Lui studia il giusto e fa i compiti. Alla sufficienza arriva sempre, con più successo in alcune materie che in altre. Alla maturità viene promosso bene e addirittura vi stupisce con una declamazione a memoria dell’Infinito.
Dopo il liceo si iscrive all’università, poi scende in campo e sale in politica.
Vi viene a chiedere il voto. Voi lo conoscete e, un po’ per stima, un po’ per vanità, glielo concedete.
Da quel momento osservate basiti lo spettacolo quotidiano di un rappresentante del popolo che:
– fa discorsi pubblici privi di ogni logica e sintassi;
– offende le altre culture con le quali entra in relazione, massacrandone (per soprammercato) la lingua;
– sostiene posizioni etiche discutibili appoggiandole a ragionamenti scientificamente aberranti;
– utilizza twitter e facebook come propri mezzi esclusivi di informazione e dibattito;
– attacca gli avversari sul piano personale, per non confrontarsi sulle idee;
– usa la cosa pubblica come fosse sua (e dei suoi parenti);
– lascia irrisolti i principali problemi del paese, attribuendo ad altri la colpa di tutto;
– dissipa e trascura il patrimonio artistico, culturale, intellettuale italiano…
Immaginate di arrivare alla scadenza del suo primo mandato.
Voi, nel frattempo, non siete riusciti ad andare in pensione: se ne riparlerà tra un bel po’ di anni. Vostro figlio, laureato in fisica, lavora nel call-center di una ditta che vende vini italiani ai russi; la figlia vorrebbe sposarsi, ma non riesce a comprarsi casa perché precaria e quindi senza le necessarie garanzie per il mutuo. Voi avreste voluto aiutarla, vendendo la vostra casa di proprietà, ma il mercato immobiliare è crollato e non avete trovato compratori se non a cifre irrisorie. Sui vostri risparmi non potete fare affidamento: il momento non è propizio e a riprendere ora quei soldi c’è il rischio di perdere tanto…
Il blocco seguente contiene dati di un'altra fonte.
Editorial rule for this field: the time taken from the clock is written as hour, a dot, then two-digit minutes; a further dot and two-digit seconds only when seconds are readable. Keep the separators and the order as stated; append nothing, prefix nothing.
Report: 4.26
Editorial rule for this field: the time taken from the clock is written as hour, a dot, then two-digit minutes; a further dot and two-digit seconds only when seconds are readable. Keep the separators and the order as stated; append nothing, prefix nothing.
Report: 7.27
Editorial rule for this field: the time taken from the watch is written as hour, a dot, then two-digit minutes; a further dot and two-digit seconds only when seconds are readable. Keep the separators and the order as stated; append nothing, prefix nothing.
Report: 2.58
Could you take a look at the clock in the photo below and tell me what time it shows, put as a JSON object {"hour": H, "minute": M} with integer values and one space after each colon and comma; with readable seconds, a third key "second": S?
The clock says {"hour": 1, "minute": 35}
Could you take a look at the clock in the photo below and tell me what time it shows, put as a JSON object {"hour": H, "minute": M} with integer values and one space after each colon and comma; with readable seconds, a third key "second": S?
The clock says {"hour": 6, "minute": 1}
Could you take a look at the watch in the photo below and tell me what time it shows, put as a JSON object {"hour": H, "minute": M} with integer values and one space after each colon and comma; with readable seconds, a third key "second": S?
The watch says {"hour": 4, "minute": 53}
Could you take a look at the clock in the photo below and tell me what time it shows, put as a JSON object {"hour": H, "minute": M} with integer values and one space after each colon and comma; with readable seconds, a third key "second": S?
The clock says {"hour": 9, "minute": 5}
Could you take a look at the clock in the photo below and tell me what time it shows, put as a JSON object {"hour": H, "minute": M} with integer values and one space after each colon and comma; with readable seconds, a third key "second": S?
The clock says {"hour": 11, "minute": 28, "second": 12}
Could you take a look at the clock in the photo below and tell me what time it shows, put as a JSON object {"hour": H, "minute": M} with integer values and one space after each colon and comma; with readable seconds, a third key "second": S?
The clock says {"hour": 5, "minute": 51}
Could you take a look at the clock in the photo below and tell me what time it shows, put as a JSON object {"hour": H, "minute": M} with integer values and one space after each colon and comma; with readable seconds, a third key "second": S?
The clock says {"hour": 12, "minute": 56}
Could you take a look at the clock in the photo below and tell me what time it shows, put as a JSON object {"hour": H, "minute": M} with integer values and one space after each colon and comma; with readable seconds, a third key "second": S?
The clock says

Mentre camminate pensierosi per la strada, un’auto blu inchioda rumorosamente, parcheggiando sulle strisce pedonali. Scende un signore grasso ed elegante, che voi riconoscete subito come il vostro ex-studente e che vi viene incontro festante: “Professore carissimo! Ci si rivede sempre quando serve, eh!? Me lo date il vostro voto anche questa volta, vero!? Ci posso contare, giusto!?” e, forse perché vi vede stranamente corrucciato, vi cita a memoria l’Infinito. Poi, dopo aver aspettato invano qualche cenno di approvazione da parte vostra, decide di tagliar corto, e vi abbraccia stretti, sussurrandovi all’orecchio: “Quante cose mi avete insegnato, caro professore! Oggi sono quello che sono grazie a voi!”.
E se ne va, lasciandovi sul marciapiede a meditare di didattica.